In short, the liquid activated carbon according to the present invention is transported in a tank lorry by pumping the motor from the manufacturing tank, stored in a storage tank on site, and then pumped with a motor and automatically sprayed through the supply pipe, and manufactured from it Its technical features are that it can completely block the leakage of activated carbon during transport and storage, and provides an action effect that can fundamentally prevent contamination of workers and the working environment by scattering of powdered activated carbon during automatic spraying.

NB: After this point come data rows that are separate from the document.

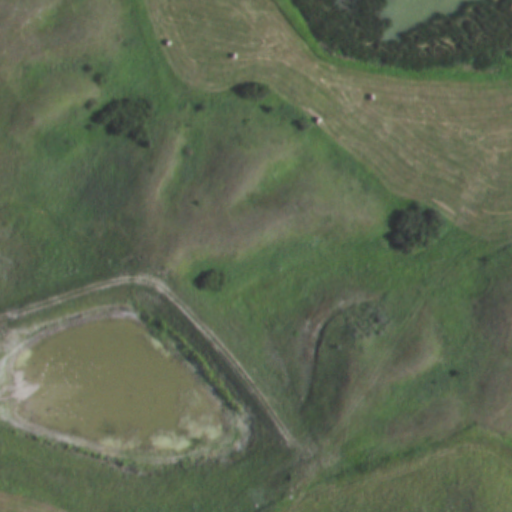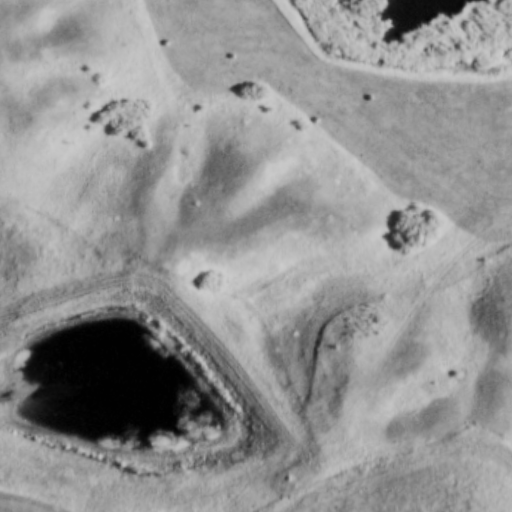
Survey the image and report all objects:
quarry: (201, 414)
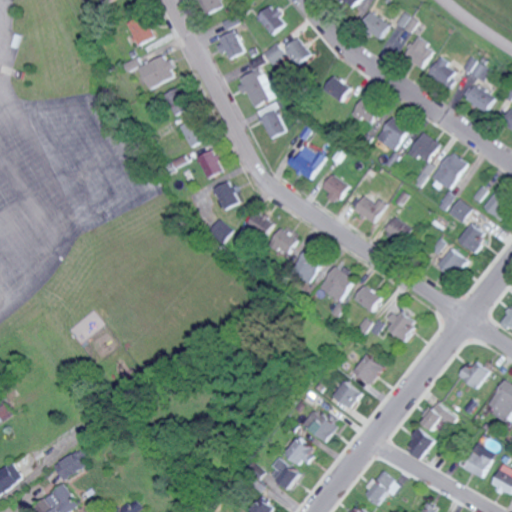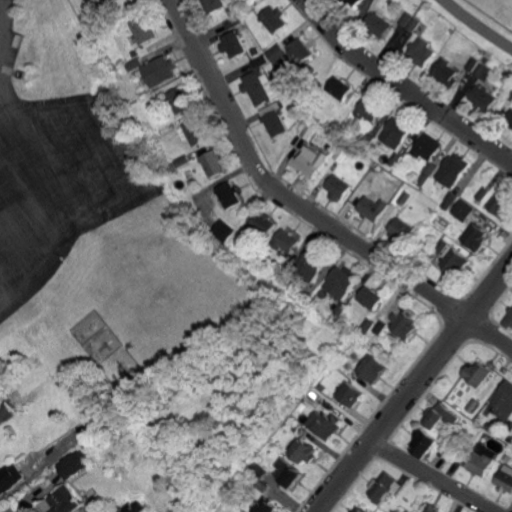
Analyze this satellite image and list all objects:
building: (106, 1)
building: (350, 2)
building: (212, 4)
building: (273, 18)
building: (230, 22)
building: (376, 23)
road: (477, 24)
building: (143, 28)
building: (233, 43)
building: (296, 47)
building: (419, 50)
building: (276, 52)
building: (135, 64)
building: (480, 68)
building: (160, 70)
building: (446, 70)
building: (259, 85)
building: (338, 87)
road: (400, 90)
building: (481, 96)
building: (181, 99)
building: (368, 109)
building: (509, 118)
building: (274, 119)
building: (196, 131)
building: (396, 132)
building: (428, 146)
building: (309, 160)
building: (214, 162)
building: (452, 170)
building: (337, 186)
building: (481, 192)
building: (230, 194)
building: (489, 195)
building: (449, 200)
building: (500, 203)
building: (377, 204)
building: (462, 209)
road: (300, 210)
building: (399, 227)
building: (225, 229)
building: (275, 233)
building: (474, 236)
building: (450, 257)
building: (313, 263)
building: (341, 282)
building: (370, 296)
building: (508, 318)
building: (396, 322)
building: (366, 326)
building: (371, 368)
building: (476, 373)
road: (416, 388)
building: (349, 393)
building: (504, 399)
building: (6, 410)
building: (436, 415)
building: (321, 424)
building: (421, 442)
building: (302, 450)
building: (482, 459)
building: (74, 465)
building: (286, 472)
building: (10, 477)
building: (505, 477)
road: (428, 479)
building: (9, 487)
building: (384, 487)
building: (62, 500)
building: (264, 506)
building: (431, 507)
building: (358, 509)
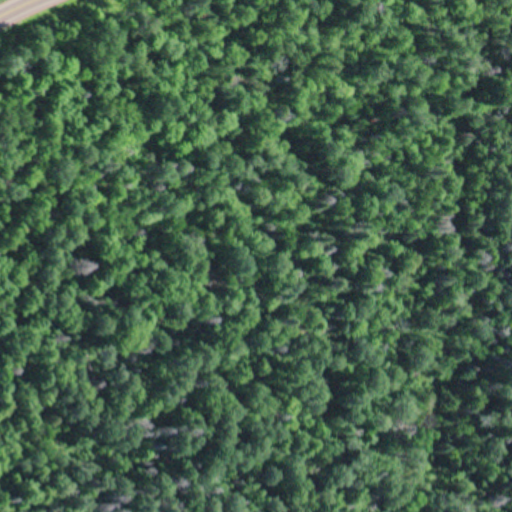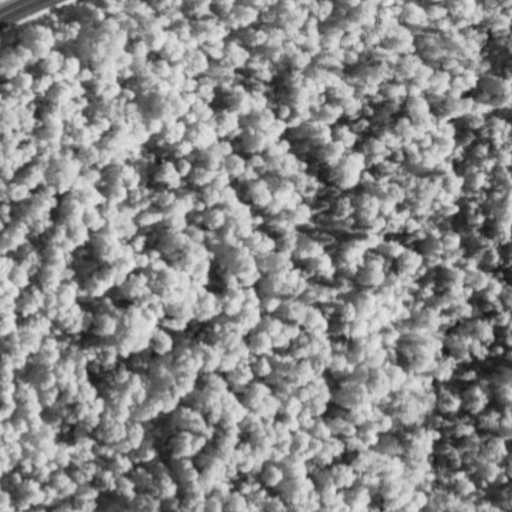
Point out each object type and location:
road: (16, 7)
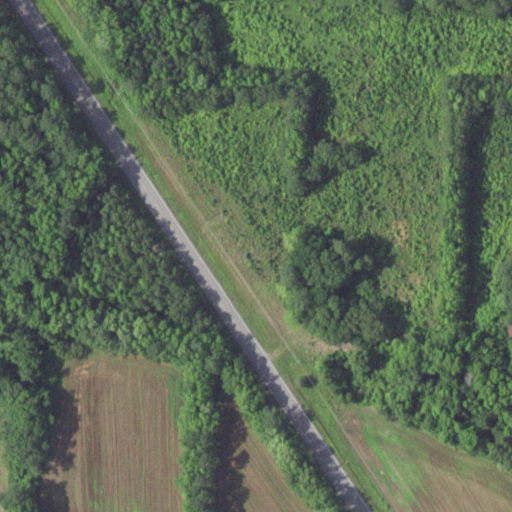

As such, although specific embodiments have been described in the detailed description of the present invention, various modifications are possible without departing from the scope of the present invention.

Therefore, it is natural that the practical scope of the present invention should not be limited by the above-described embodiments, and should be defined by not only the claims to be described later, but also by the constitutions equivalent to the claims.

Claims (1)

Liquid activated carbon using unreacted carbon that is manufactured by selecting powdered activated carbon with a carbon content of 93.5~97wt%, an ash content of 3~6.5wt%, and a particle size of 1~50㎛ among by-products in the petrochemical process. In the manufacturing method,
A method for producing liquid activated carbon using unreacted carbon, characterized in that it is prepared by composition of 3 to 11 wt% of the powdered activated carbon and 89 to 97 wt% of water.